Web page revision data
++++++++++

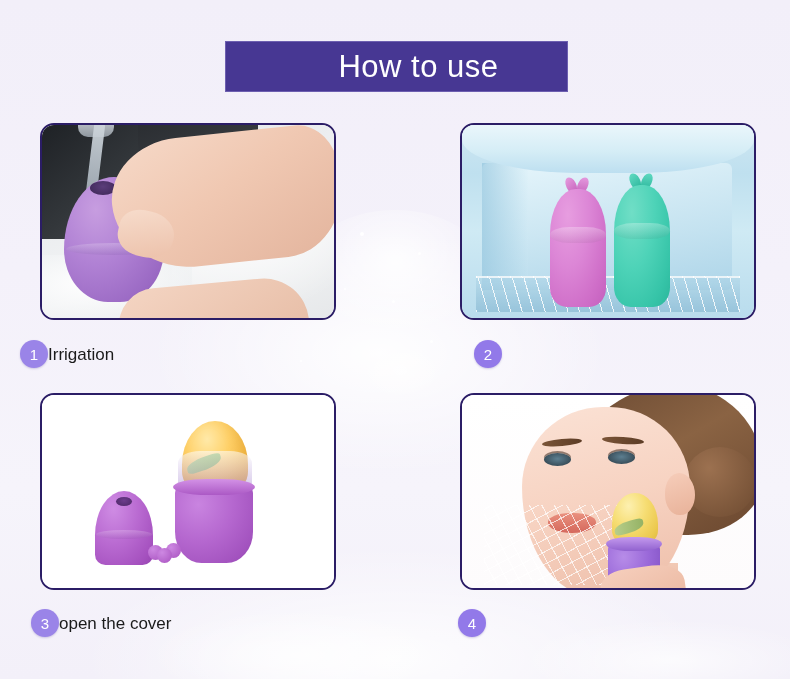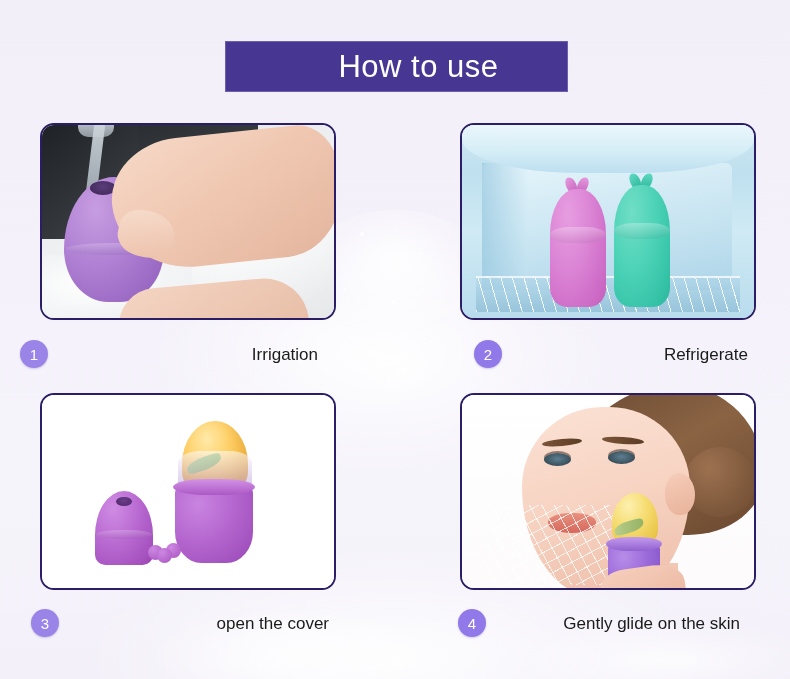--- a/index.html
+++ b/index.html
@@ -97,21 +97,21 @@
     display: flex;
     align-items: center;
     justify-content: center;
     flex: 0 0 auto;
     box-shadow: 0 1px 2px rgba(90,70,160,0.25);
   }
   .badge.alt { background: #9279e9; }
 
   .caption-text {
     flex: 1 1 auto;
-    text-align: right;
+    text-align: left;
     color: #1b1b1b;
     font-size: 17px;
     line-height: 1;
     padding-right: 18px;
   }
 
   
   .sink-bg { position:absolute; inset:0;
     background: linear-gradient(160deg, #dfe2e4 0%, #eceef0 38%, #f4f5f6 62%, #e6e8ea 100%); }
   .sink-dark { position:absolute; left:-4px; top:-4px; width:130px; height:118px;
@@ -345,26 +345,24 @@
     </div>
   </div>
 
   <div class="caption-row r1">
     <div class="badge">1</div>
     <div class="caption-text">Irrigation</div>
   </div>
 
   <div class="caption-row r2">
     <div class="badge alt">2</div>
-    <div class="caption-text">Refrigerate</div>
   </div>
 
   <div class="caption-row r3">
     <div class="badge">3</div>
     <div class="caption-text">open the cover</div>
   </div>
 
   <div class="caption-row r4">
     <div class="badge alt">4</div>
-    <div class="caption-text">Gently glide on the skin</div>
   </div>
 
 </div>
 
 </body></html>

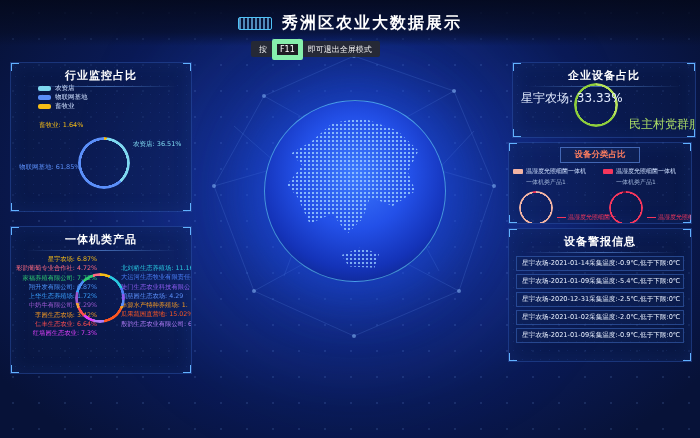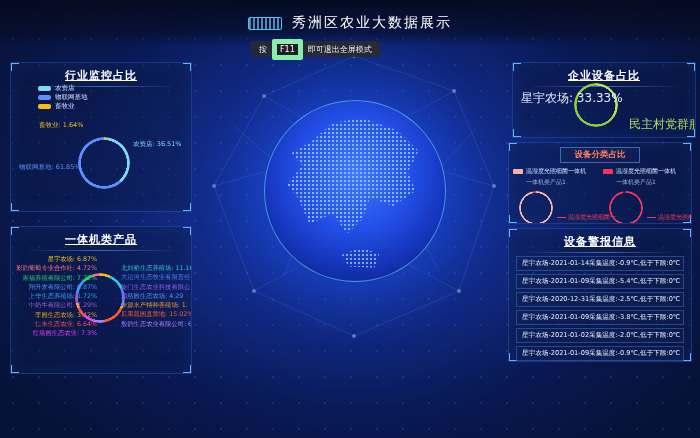--- a/index.html
+++ b/index.html
@@ -7,21 +7,21 @@
     font-family:"DejaVu Sans","Liberation Sans",sans-serif;
     background:radial-gradient(ellipse 430px 310px at 50% 45%, #1a3db8 0%, #12297e 40%, #0a1a55 68%, #071238 100%);}
   .bg-dots{position:absolute;inset:0;background-image:radial-gradient(rgba(130,180,255,.14) 1px, transparent 1.5px);background-size:26px 26px;pointer-events:none;}
 
   
   .header{position:absolute;top:0;left:0;right:0;height:46px;z-index:6;
     background:linear-gradient(180deg, rgba(4,9,28,.9) 0%, rgba(6,13,38,.65) 70%, rgba(6,13,38,0) 100%);
     display:flex;align-items:center;justify-content:center;gap:10px;}
   .logo-badge{width:32px;height:11px;border:1px solid #4fc3f7;border-radius:2px;
     background:repeating-linear-gradient(90deg, rgba(120,200,255,.65) 0 2px, rgba(120,200,255,0) 2px 4px);}
-  .page-title{margin:0;font-size:14px;font-weight:normal;color:#ffffff;letter-spacing:2px;}
+  .page-title{margin:0;font-size:16px;font-weight:bold;color:#ffffff;letter-spacing:2px;}
   .fs-tip{position:absolute;left:251px;top:41px;height:16px;z-index:7;display:flex;align-items:center;gap:5px;
     background:rgba(40,42,50,.93);border-radius:2px;padding:0 8px;font-size:8px;color:#eeeeee;}
   .fs-key{border:5px solid #86efac;border-radius:2px;padding:0 3px;font-size:8px;line-height:11px;background:#1d1d24;color:#fff;}
 
   
   .globe{position:absolute;left:264px;top:100px;width:180px;height:180px;border-radius:50%;z-index:1;
     background:radial-gradient(circle at 50% 40%, #3d79ff 0%, #2350e8 40%, #1433b8 68%, #0c2280 88%, #0a1c66 100%);
     box-shadow:0 0 50px 18px rgba(30,80,230,.5), 0 0 130px 70px rgba(20,60,200,.22);
     border:1px solid rgba(110,230,255,.55);overflow:hidden;}
   .continent{position:absolute;left:8%;top:8%;width:84%;height:70%;
@@ -35,21 +35,21 @@
   
   .panel{position:absolute;z-index:4;background:rgba(10,26,70,.45);
     border:1px solid rgba(72,128,255,.28);overflow:hidden;
     background-image:radial-gradient(rgba(90,140,255,.10) .7px, transparent 1px);background-size:9px 9px;
     box-shadow:inset 0 0 18px rgba(40,90,200,.15);}
   .panel::before{content:"";position:absolute;top:-1px;left:-1px;width:7px;height:7px;border-top:2px solid #62b2ff;border-left:2px solid #62b2ff;}
   .panel::after{content:"";position:absolute;top:-1px;right:-1px;width:7px;height:7px;border-top:2px solid #62b2ff;border-right:2px solid #62b2ff;}
   .corners::before{content:"";position:absolute;bottom:-1px;left:-1px;width:7px;height:7px;border-bottom:2px solid #62b2ff;border-left:2px solid #62b2ff;}
   .corners::after{content:"";position:absolute;bottom:-1px;right:-1px;width:7px;height:7px;border-bottom:2px solid #62b2ff;border-right:2px solid #62b2ff;}
   .panel-title{margin:5px 8px 0;padding-bottom:4px;text-align:center;font-size:11px;font-weight:bold;color:#ffffff;letter-spacing:1px;
-    background:linear-gradient(90deg, transparent, rgba(110,170,255,.55), transparent) no-repeat bottom center;background-size:92% 1px;text-decoration:underline;}
+    background:linear-gradient(90deg, transparent, rgba(110,170,255,.55), transparent) no-repeat bottom center;background-size:92% 1px;}
 
   #panel-industry{left:10px;top:62px;width:180px;height:148px;}
   #panel-enterprise{left:10px;top:226px;width:180px;height:146px;}
   #panel-device{left:512px;top:62px;width:182px;height:74px;}
   #panel-category{left:508px;top:142px;width:182px;height:80px;}
   #panel-alarm{left:508px;top:228px;width:182px;height:132px;}
 
   
   .donut{border-radius:50%;
     -webkit-mask:radial-gradient(circle, transparent 62%, #000 63%);
@@ -232,18 +232,17 @@
     </div>
   </div>
 
   <div class="panel" id="panel-alarm">
     <div class="corners"></div>
     <div class="panel-title">设备警报信息</div>
     <div id="alarm-rows">
         <div class="alarm-row">星宇农场-2021-01-14采集温度:-0.9℃,低于下限:0℃</div>
         <div class="alarm-row">星宇农场-2021-01-09采集温度:-5.4℃,低于下限:0℃</div>
         <div class="alarm-row">星宇农场-2020-12-31采集温度:-2.5℃,低于下限:0℃</div>
-        <div class="alarm-row">星宇农场-2021-01-09采集温度:-3.8℃,低于下限:0℃</div>
         <div class="alarm-row">星宇农场-2021-01-02采集温度:-2.0℃,低于下限:0℃</div>
         <div class="alarm-row">星宇农场-2021-01-09采集温度:-0.9℃,低于下限:0℃</div>
       </div>
   </div>
 </div>
 
 </body></html>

++++++++++

* **Problem to solve**
The result should be an exact retyped version of all the entries above, containing no pictures.

* **The answer**
--- a/index.html
+++ b/index.html
@@ -97,21 +97,21 @@
     display: flex;
     align-items: center;
     justify-content: center;
     flex: 0 0 auto;
     box-shadow: 0 1px 2px rgba(90,70,160,0.25);
   }
   .badge.alt { background: #9279e9; }
 
   .caption-text {
     flex: 1 1 auto;
-    text-align: right;
+    text-align: left;
     color: #1b1b1b;
     font-size: 17px;
     line-height: 1;
     padding-right: 18px;
   }
 
   
   .sink-bg { position:absolute; inset:0;
     background: linear-gradient(160deg, #dfe2e4 0%, #eceef0 38%, #f4f5f6 62%, #e6e8ea 100%); }
   .sink-dark { position:absolute; left:-4px; top:-4px; width:130px; height:118px;
@@ -345,26 +345,24 @@
     </div>
   </div>
 
   <div class="caption-row r1">
     <div class="badge">1</div>
     <div class="caption-text">Irrigation</div>
   </div>
 
   <div class="caption-row r2">
     <div class="badge alt">2</div>
-    <div class="caption-text">Refrigerate</div>
   </div>
 
   <div class="caption-row r3">
     <div class="badge">3</div>
     <div class="caption-text">open the cover</div>
   </div>
 
   <div class="caption-row r4">
     <div class="badge alt">4</div>
-    <div class="caption-text">Gently glide on the skin</div>
   </div>
 
 </div>
 
 </body></html>

--- a/index.html
+++ b/index.html
@@ -7,21 +7,21 @@
     font-family:"DejaVu Sans","Liberation Sans",sans-serif;
     background:radial-gradient(ellipse 430px 310px at 50% 45%, #1a3db8 0%, #12297e 40%, #0a1a55 68%, #071238 100%);}
   .bg-dots{position:absolute;inset:0;background-image:radial-gradient(rgba(130,180,255,.14) 1px, transparent 1.5px);background-size:26px 26px;pointer-events:none;}
 
   
   .header{position:absolute;top:0;left:0;right:0;height:46px;z-index:6;
     background:linear-gradient(180deg, rgba(4,9,28,.9) 0%, rgba(6,13,38,.65) 70%, rgba(6,13,38,0) 100%);
     display:flex;align-items:center;justify-content:center;gap:10px;}
   .logo-badge{width:32px;height:11px;border:1px solid #4fc3f7;border-radius:2px;
     background:repeating-linear-gradient(90deg, rgba(120,200,255,.65) 0 2px, rgba(120,200,255,0) 2px 4px);}
-  .page-title{margin:0;font-size:14px;font-weight:normal;color:#ffffff;letter-spacing:2px;}
+  .page-title{margin:0;font-size:16px;font-weight:bold;color:#ffffff;letter-spacing:2px;}
   .fs-tip{position:absolute;left:251px;top:41px;height:16px;z-index:7;display:flex;align-items:center;gap:5px;
     background:rgba(40,42,50,.93);border-radius:2px;padding:0 8px;font-size:8px;color:#eeeeee;}
   .fs-key{border:5px solid #86efac;border-radius:2px;padding:0 3px;font-size:8px;line-height:11px;background:#1d1d24;color:#fff;}
 
   
   .globe{position:absolute;left:264px;top:100px;width:180px;height:180px;border-radius:50%;z-index:1;
     background:radial-gradient(circle at 50% 40%, #3d79ff 0%, #2350e8 40%, #1433b8 68%, #0c2280 88%, #0a1c66 100%);
     box-shadow:0 0 50px 18px rgba(30,80,230,.5), 0 0 130px 70px rgba(20,60,200,.22);
     border:1px solid rgba(110,230,255,.55);overflow:hidden;}
   .continent{position:absolute;left:8%;top:8%;width:84%;height:70%;
@@ -35,21 +35,21 @@
   
   .panel{position:absolute;z-index:4;background:rgba(10,26,70,.45);
     border:1px solid rgba(72,128,255,.28);overflow:hidden;
     background-image:radial-gradient(rgba(90,140,255,.10) .7px, transparent 1px);background-size:9px 9px;
     box-shadow:inset 0 0 18px rgba(40,90,200,.15);}
   .panel::before{content:"";position:absolute;top:-1px;left:-1px;width:7px;height:7px;border-top:2px solid #62b2ff;border-left:2px solid #62b2ff;}
   .panel::after{content:"";position:absolute;top:-1px;right:-1px;width:7px;height:7px;border-top:2px solid #62b2ff;border-right:2px solid #62b2ff;}
   .corners::before{content:"";position:absolute;bottom:-1px;left:-1px;width:7px;height:7px;border-bottom:2px solid #62b2ff;border-left:2px solid #62b2ff;}
   .corners::after{content:"";position:absolute;bottom:-1px;right:-1px;width:7px;height:7px;border-bottom:2px solid #62b2ff;border-right:2px solid #62b2ff;}
   .panel-title{margin:5px 8px 0;padding-bottom:4px;text-align:center;font-size:11px;font-weight:bold;color:#ffffff;letter-spacing:1px;
-    background:linear-gradient(90deg, transparent, rgba(110,170,255,.55), transparent) no-repeat bottom center;background-size:92% 1px;text-decoration:underline;}
+    background:linear-gradient(90deg, transparent, rgba(110,170,255,.55), transparent) no-repeat bottom center;background-size:92% 1px;}
 
   #panel-industry{left:10px;top:62px;width:180px;height:148px;}
   #panel-enterprise{left:10px;top:226px;width:180px;height:146px;}
   #panel-device{left:512px;top:62px;width:182px;height:74px;}
   #panel-category{left:508px;top:142px;width:182px;height:80px;}
   #panel-alarm{left:508px;top:228px;width:182px;height:132px;}
 
   
   .donut{border-radius:50%;
     -webkit-mask:radial-gradient(circle, transparent 62%, #000 63%);
@@ -232,18 +232,17 @@
     </div>
   </div>
 
   <div class="panel" id="panel-alarm">
     <div class="corners"></div>
     <div class="panel-title">设备警报信息</div>
     <div id="alarm-rows">
         <div class="alarm-row">星宇农场-2021-01-14采集温度:-0.9℃,低于下限:0℃</div>
         <div class="alarm-row">星宇农场-2021-01-09采集温度:-5.4℃,低于下限:0℃</div>
         <div class="alarm-row">星宇农场-2020-12-31采集温度:-2.5℃,低于下限:0℃</div>
-        <div class="alarm-row">星宇农场-2021-01-09采集温度:-3.8℃,低于下限:0℃</div>
         <div class="alarm-row">星宇农场-2021-01-02采集温度:-2.0℃,低于下限:0℃</div>
         <div class="alarm-row">星宇农场-2021-01-09采集温度:-0.9℃,低于下限:0℃</div>
       </div>
   </div>
 </div>
 
 </body></html>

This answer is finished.